Francesco Pasqualotto (1982) lives in Gallarate, where he has graduated from Liceo Classico in 2001. He studied piano under the direction of Maestro Maria Grazia Bellocchio. In 2004 he graduated with honors at Conservatorio Verdi in Milano, where he was admitted as private student. He attended the experimental composition course given by Maestro Sandro Gorli at the same Conservatoire. He has graduated in Bergamo in second level degree with high votes. He has attended master classes that have allowed him to be exposed to teachers and concert artist of international fame like Maestro Franco Scala, Bruno Canino, Louis Lortie, Filippo Gamba, Paolo Bordoni, Konstantin Bogino, Pier Narciso Masi, Trio Altenberg, Emilia Fadini.

Given the many facets of his work, perhaps it is not too much to say that Bartok’s tormented work represents the keystone of the entire twentieth century.

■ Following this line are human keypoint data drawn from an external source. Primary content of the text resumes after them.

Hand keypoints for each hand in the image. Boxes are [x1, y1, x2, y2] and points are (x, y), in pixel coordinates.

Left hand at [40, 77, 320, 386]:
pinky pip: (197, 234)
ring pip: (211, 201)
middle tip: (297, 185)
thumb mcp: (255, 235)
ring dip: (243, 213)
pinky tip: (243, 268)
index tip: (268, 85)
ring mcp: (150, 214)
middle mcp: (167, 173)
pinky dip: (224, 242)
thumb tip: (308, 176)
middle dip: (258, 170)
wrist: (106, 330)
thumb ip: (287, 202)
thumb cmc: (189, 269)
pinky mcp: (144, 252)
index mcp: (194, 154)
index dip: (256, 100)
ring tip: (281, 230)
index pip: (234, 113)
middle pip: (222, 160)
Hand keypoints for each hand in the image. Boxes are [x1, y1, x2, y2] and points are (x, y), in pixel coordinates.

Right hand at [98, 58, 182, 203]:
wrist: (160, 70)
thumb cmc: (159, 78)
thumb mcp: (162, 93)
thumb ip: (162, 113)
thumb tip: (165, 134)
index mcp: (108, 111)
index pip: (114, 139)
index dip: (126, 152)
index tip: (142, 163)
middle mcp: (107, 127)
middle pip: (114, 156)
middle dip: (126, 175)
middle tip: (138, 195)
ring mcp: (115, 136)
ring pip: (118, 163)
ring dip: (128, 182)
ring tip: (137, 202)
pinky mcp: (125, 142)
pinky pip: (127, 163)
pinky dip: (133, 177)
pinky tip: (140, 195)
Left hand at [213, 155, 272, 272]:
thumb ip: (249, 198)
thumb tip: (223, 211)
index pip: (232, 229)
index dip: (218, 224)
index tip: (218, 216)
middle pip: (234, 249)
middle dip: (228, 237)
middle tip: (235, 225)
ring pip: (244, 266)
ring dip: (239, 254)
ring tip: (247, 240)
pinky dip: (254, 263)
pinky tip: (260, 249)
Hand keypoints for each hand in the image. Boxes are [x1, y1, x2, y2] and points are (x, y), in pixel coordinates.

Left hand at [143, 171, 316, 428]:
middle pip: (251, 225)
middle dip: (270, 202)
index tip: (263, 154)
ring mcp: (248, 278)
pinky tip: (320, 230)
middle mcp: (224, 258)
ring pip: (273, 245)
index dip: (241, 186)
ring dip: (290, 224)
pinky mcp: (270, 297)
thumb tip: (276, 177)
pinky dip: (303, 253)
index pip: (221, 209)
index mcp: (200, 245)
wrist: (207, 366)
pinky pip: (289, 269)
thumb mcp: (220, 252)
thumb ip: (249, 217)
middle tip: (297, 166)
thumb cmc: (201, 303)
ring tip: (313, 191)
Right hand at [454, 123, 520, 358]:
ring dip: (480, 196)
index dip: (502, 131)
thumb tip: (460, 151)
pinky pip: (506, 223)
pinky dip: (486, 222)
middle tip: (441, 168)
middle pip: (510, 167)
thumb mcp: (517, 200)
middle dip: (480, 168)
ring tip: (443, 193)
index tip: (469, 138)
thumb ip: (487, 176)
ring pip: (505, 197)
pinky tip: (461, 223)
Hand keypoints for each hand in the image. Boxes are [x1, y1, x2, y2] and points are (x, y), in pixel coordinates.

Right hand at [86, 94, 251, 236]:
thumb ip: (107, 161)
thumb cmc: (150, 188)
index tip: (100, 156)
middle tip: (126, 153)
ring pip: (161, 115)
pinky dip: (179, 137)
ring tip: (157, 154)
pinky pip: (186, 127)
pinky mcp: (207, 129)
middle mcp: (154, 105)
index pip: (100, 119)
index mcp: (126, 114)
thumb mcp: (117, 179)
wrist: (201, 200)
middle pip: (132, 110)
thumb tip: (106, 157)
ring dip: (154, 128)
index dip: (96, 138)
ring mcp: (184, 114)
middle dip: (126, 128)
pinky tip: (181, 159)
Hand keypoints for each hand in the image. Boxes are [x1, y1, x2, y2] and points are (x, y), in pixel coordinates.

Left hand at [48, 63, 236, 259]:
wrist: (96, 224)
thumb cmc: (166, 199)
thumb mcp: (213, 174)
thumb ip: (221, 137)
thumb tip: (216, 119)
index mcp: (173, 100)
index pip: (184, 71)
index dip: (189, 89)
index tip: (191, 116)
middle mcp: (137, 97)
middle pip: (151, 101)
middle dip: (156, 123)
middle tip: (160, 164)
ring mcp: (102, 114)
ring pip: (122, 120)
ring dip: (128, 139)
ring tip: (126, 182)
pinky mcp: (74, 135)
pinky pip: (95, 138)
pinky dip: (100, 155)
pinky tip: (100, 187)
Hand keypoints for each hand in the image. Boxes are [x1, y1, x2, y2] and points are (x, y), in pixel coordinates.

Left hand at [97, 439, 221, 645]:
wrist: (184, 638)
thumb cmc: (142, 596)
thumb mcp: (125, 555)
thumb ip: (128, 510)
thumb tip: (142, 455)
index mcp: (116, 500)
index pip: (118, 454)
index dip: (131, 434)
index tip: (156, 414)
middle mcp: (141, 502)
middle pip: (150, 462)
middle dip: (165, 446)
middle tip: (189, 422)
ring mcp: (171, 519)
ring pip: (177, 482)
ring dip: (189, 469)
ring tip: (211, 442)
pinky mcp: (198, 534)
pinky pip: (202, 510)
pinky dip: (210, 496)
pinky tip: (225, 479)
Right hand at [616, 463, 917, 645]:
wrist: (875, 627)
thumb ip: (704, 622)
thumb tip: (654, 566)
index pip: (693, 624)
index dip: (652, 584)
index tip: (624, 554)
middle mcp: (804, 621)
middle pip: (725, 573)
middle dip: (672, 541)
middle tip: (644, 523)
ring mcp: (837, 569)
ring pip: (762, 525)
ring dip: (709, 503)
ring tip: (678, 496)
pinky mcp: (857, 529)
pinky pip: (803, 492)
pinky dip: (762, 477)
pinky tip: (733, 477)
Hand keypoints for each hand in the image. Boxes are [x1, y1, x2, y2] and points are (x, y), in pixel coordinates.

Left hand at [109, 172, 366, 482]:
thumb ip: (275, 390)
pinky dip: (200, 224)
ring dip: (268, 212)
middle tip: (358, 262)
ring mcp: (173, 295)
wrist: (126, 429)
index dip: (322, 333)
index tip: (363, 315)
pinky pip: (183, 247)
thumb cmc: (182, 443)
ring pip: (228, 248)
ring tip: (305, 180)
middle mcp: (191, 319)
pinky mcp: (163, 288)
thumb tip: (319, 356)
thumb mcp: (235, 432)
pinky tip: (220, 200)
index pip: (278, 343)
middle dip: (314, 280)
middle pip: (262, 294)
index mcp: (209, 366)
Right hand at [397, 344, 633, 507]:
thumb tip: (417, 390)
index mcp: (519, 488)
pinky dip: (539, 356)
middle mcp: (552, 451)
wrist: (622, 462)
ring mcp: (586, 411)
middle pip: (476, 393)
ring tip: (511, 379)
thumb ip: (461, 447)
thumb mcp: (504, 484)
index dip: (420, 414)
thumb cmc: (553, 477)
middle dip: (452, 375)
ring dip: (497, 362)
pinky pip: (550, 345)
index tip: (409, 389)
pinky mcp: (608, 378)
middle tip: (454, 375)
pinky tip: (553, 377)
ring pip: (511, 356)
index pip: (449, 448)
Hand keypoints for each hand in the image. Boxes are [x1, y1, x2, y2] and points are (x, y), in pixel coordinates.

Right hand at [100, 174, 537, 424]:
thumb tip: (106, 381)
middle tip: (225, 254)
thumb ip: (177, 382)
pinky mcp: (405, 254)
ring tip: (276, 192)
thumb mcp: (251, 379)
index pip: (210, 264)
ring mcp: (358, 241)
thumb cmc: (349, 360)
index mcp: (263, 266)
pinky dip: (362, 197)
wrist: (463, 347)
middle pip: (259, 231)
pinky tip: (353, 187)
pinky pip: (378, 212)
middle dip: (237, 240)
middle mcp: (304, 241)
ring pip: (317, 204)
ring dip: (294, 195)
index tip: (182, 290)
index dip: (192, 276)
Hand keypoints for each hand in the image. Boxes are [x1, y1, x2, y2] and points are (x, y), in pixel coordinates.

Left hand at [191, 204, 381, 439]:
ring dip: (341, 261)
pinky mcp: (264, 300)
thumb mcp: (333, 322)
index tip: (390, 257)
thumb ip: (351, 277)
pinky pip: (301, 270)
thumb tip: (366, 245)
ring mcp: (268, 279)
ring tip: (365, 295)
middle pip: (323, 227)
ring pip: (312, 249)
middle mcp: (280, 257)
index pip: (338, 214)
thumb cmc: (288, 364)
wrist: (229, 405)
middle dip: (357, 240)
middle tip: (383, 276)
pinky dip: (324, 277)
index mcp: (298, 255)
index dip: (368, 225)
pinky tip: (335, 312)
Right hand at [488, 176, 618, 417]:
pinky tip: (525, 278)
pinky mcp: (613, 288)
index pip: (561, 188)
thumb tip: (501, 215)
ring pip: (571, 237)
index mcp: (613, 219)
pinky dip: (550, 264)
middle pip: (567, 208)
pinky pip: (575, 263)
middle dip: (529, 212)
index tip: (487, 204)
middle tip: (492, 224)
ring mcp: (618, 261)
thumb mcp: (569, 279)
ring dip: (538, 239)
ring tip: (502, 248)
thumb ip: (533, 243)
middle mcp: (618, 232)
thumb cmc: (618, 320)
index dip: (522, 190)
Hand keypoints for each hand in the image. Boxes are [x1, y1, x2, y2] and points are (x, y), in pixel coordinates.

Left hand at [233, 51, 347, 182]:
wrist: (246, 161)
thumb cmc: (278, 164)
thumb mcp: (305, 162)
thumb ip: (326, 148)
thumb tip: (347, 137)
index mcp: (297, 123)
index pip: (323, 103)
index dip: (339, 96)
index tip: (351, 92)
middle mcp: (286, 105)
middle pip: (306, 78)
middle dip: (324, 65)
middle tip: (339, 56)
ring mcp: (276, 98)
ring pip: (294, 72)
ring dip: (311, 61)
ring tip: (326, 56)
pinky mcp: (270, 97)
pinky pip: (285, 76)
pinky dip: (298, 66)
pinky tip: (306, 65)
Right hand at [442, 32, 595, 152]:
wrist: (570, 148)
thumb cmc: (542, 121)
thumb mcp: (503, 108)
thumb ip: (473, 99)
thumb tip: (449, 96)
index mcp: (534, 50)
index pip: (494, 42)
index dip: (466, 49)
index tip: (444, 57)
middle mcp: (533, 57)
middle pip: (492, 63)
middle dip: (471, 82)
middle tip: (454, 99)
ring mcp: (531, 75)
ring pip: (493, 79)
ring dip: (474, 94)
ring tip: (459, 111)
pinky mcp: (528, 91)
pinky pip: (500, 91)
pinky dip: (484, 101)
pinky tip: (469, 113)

Bartok’s first piano works of some importance are strongly influenced by Lisztian writing (for example the Rhapsody op.1) and language, but already the 14 Bagatellas (1908) have a more dry writing. These are songs, greeted with enthusiasm by Busoni, which present a very heterogeneous language, both for technical complexity (the former, for simplicity, would even seem to be designed as songs for beginners, while no 10 and no 14 are decidedly more difficult ), both as a language. The Ten Easy Pieces were composed in the same year and somehow deepen the theme of “beginner songs” already present in the Bagatelle. The piece opens with a mysterious musical dedication, supernumerary compared to the ten pieces, in which we hear, clear and clear, again the theme-motto Stefi Geyer. The first pieces are extremely simple, yet they always have a color, an expression, a language of such interest as to make them absolutely effective even as concert pieces. As in the Bagatelle op. 14, a characteristic sign is the variety of language. There are passages with a clear popular flavour (nos 1, 2, 3, the splendid 5 that Bartok recorded several times, the 6 and 8). Others have a more experimental language. Shortly afterwards the 4 Diriges op. 9 (1910), unfortunately and incomprehensibly of rare execution. The influence of C. Debussy is immediately felt in the first one, whose music had thrilled the Hungarian composer at that time.